二枚看板が離脱…それでも川崎が強かったワケ。脇坂泰斗らの言葉に滲み出た「勝者のメンタリティ」

2021年11月06日 加部 究

【識者コラム】川崎の強さを支えた在籍選手たちのメンタルのバランス

優勝を決めた浦和戦後、涙が止まらない旗手を抱きしめる脇坂。一時の苦境を乗り越え、川崎が連覇を達成した。写真:金子拓弥(サッカーダイジェスト写真部)

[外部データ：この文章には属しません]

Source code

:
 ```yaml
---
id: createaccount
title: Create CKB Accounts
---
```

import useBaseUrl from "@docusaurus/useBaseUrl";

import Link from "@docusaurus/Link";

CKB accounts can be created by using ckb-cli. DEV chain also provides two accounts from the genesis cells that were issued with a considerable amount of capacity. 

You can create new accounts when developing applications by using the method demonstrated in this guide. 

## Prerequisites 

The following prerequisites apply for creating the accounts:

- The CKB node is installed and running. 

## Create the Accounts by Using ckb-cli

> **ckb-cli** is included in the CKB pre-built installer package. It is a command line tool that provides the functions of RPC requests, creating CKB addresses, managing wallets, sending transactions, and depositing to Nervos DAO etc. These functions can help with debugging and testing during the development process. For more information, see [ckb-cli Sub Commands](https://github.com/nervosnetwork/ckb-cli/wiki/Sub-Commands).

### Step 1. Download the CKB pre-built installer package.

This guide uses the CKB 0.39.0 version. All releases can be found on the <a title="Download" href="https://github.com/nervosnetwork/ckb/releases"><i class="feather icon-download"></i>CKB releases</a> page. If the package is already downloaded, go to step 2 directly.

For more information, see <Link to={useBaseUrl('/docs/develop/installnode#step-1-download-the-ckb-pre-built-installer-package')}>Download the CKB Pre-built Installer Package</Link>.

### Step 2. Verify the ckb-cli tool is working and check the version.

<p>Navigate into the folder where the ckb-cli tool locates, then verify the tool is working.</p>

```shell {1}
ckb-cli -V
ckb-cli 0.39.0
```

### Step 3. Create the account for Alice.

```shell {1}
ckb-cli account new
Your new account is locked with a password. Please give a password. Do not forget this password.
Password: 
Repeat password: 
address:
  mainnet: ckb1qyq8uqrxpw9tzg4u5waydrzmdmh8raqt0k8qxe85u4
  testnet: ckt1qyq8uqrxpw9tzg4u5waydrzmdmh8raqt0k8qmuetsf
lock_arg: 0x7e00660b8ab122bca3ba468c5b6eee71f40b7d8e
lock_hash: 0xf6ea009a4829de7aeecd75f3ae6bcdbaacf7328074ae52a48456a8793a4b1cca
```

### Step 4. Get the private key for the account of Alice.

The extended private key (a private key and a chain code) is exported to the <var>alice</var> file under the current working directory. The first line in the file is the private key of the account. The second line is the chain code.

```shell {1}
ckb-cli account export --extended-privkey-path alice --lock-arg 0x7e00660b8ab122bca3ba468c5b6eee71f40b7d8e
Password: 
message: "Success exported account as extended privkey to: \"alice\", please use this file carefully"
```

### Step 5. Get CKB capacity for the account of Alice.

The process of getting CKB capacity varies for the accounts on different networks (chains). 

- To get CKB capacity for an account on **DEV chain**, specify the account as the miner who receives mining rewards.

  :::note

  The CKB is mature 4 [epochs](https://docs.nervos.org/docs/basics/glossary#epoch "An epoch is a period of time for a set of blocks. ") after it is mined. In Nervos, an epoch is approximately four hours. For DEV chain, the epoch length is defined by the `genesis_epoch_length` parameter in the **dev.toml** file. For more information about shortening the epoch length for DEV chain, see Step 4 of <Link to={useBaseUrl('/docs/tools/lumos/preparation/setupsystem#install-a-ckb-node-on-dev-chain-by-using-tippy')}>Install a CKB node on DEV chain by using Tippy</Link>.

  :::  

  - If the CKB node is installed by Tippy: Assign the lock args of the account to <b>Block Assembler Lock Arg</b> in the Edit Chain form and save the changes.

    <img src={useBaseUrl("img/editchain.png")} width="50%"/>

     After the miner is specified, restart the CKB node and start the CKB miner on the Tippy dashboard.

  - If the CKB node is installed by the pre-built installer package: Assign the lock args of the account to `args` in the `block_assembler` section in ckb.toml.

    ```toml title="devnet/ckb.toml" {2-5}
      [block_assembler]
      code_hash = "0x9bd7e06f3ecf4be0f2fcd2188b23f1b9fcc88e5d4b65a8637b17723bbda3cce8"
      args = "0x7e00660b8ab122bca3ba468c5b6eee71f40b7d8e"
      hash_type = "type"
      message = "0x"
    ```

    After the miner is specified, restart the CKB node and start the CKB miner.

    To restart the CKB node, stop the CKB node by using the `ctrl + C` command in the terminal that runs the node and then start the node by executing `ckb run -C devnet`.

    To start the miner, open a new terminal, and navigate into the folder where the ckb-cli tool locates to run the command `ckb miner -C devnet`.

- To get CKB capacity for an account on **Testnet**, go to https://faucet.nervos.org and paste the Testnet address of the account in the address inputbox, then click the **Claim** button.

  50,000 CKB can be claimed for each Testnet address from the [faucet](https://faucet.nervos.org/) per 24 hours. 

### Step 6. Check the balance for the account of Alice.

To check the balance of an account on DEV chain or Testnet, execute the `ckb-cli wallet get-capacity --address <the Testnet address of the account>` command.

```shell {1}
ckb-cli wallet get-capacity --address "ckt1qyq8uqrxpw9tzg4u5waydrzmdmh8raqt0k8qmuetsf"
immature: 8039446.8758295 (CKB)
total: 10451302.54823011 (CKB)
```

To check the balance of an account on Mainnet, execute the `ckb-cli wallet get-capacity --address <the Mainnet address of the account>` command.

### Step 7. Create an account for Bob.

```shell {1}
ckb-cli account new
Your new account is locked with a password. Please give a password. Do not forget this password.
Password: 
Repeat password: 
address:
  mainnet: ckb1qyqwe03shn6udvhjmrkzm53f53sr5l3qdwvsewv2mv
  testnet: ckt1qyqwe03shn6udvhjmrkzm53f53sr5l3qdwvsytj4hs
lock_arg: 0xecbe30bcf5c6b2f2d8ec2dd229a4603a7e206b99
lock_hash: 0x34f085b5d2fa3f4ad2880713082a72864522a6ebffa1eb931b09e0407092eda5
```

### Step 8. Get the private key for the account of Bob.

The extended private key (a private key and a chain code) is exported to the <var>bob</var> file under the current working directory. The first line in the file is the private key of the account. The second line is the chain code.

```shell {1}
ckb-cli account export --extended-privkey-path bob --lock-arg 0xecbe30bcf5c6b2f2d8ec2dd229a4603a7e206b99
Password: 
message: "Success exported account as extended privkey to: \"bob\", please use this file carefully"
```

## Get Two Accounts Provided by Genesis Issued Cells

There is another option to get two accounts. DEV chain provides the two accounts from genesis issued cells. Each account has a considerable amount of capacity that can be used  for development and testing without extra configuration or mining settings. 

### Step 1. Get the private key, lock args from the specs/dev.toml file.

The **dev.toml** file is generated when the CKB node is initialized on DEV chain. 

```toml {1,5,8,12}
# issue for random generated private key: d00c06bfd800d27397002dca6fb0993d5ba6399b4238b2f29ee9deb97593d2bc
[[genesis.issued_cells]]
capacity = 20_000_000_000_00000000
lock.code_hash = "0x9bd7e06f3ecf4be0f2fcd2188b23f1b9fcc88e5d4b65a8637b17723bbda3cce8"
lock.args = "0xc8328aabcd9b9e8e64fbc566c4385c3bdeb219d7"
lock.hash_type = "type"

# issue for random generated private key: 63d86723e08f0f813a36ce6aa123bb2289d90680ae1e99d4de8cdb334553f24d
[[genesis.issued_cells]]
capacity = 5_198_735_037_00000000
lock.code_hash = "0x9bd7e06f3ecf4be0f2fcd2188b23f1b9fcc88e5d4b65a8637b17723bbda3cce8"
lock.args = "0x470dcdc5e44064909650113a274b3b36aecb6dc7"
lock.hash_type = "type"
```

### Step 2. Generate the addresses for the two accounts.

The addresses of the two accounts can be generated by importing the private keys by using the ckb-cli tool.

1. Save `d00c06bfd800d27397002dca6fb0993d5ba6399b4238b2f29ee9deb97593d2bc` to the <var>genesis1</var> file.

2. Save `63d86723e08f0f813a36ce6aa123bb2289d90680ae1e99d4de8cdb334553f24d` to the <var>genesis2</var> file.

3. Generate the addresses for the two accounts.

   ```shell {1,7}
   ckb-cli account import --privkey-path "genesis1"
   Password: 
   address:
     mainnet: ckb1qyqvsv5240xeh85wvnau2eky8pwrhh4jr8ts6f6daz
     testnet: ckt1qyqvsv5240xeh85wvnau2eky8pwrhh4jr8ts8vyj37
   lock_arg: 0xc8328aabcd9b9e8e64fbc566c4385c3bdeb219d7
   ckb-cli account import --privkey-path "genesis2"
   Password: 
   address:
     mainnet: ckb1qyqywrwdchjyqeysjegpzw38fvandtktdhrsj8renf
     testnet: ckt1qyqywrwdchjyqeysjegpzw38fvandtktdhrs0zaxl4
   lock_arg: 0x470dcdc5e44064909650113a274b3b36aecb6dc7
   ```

 かつてバルセロナのカンテラ監督経験者に、伝統的に息づく勝負強さの要因について尋ねたことがある。彼はそれを「勝者のメンタリティ」という表現で答えた。ある育成年代でのトーナメントでドルトムントと引き分け、規定では次のラウンド進出は抽選で決めることになっていたそうだ。ところが納得のいかない選手たちは大会役員に直談判をして、翌朝一番で再戦を実現させ快勝した。絶対に負けを享受せず、どんな時でもとことん勝ち切ろうとする。バルサのカンテラの選手たちには、そういうマインドが染みついているという話を思い出し、東京五輪で4位に終わった時の久保建英の号泣も腑に落ちた。
 
 バルサのシャツを着たら負けてはいけない。それは大人が説いたものではない。歴史がプライドを育み、子どもたちの間にも自然に宿り意識は浸透して来た。逆に歴史のない日本の指導者たちは、苦境や理不尽を乗り越えさせることで植え付けようとしたが、効果があったとしても国内シーン限定だった。

 連覇を達成した川崎フロンターレの選手たちは、静かに歓びを噛みしめていた。もちろん土壇場で浦和レッズに追いつかれながら、2位の横浜F・マリノスが敗れたという展開も影響している。しかし今年副将を務めた脇坂泰斗をはじめ何人かの選手たちからは「ホッとした」という言葉が出ていた。一方実質2年目の旗手怜央は涙を流し、ルーキーシーズン後半を不可欠のアンカーとして闘い抜いた橘田健人は「まさか優勝を決める試合のスタメンでプレーしているとは思わなかった」と新鮮な驚きを表し、「こういうチームでプレー出来ているのは幸せです」と語った。

 副将を任されたとはいえ、まだ脇坂はJ1でプレーし始めて3年目だ。しかしクラブでユース時代を過ごし、特別強化指定時代も合わせれば川崎の在籍は8年間になる。鬼木達体制での4度の優勝を内部で体感し、頂点にかすりながら届かない時代も見て来た。歓喜より安堵が先立つのは、やはり「勝者のメンタリティ」が宿り、戴冠することが重大な責務だと感じていた証だろう。

 川崎の強さを支えているのは、こうした在籍選手たちのメンタルのバランスなのかもしれない。大ベテランの域に入ったチョン・ソンリョンや家長昭博を筆頭に、伝統を築き上げて来た中堅以上の選手たちは「川崎は負けてはいけない」という姿勢を率先して示す。逆にそれを見て若い選手たちも、ここでポジションを獲得する厳しさと基準を知り、必死に突き上げる。そして新しい選手たちはもちろん、ベテランまでもが川崎へ来ると上達していく流れを見て、誰もが憧れを抱くようになる。逆にこうした黄金のサイクルが出来てしまえば、クラブもフィットしそうな選手を獲得し易くなるわけだ。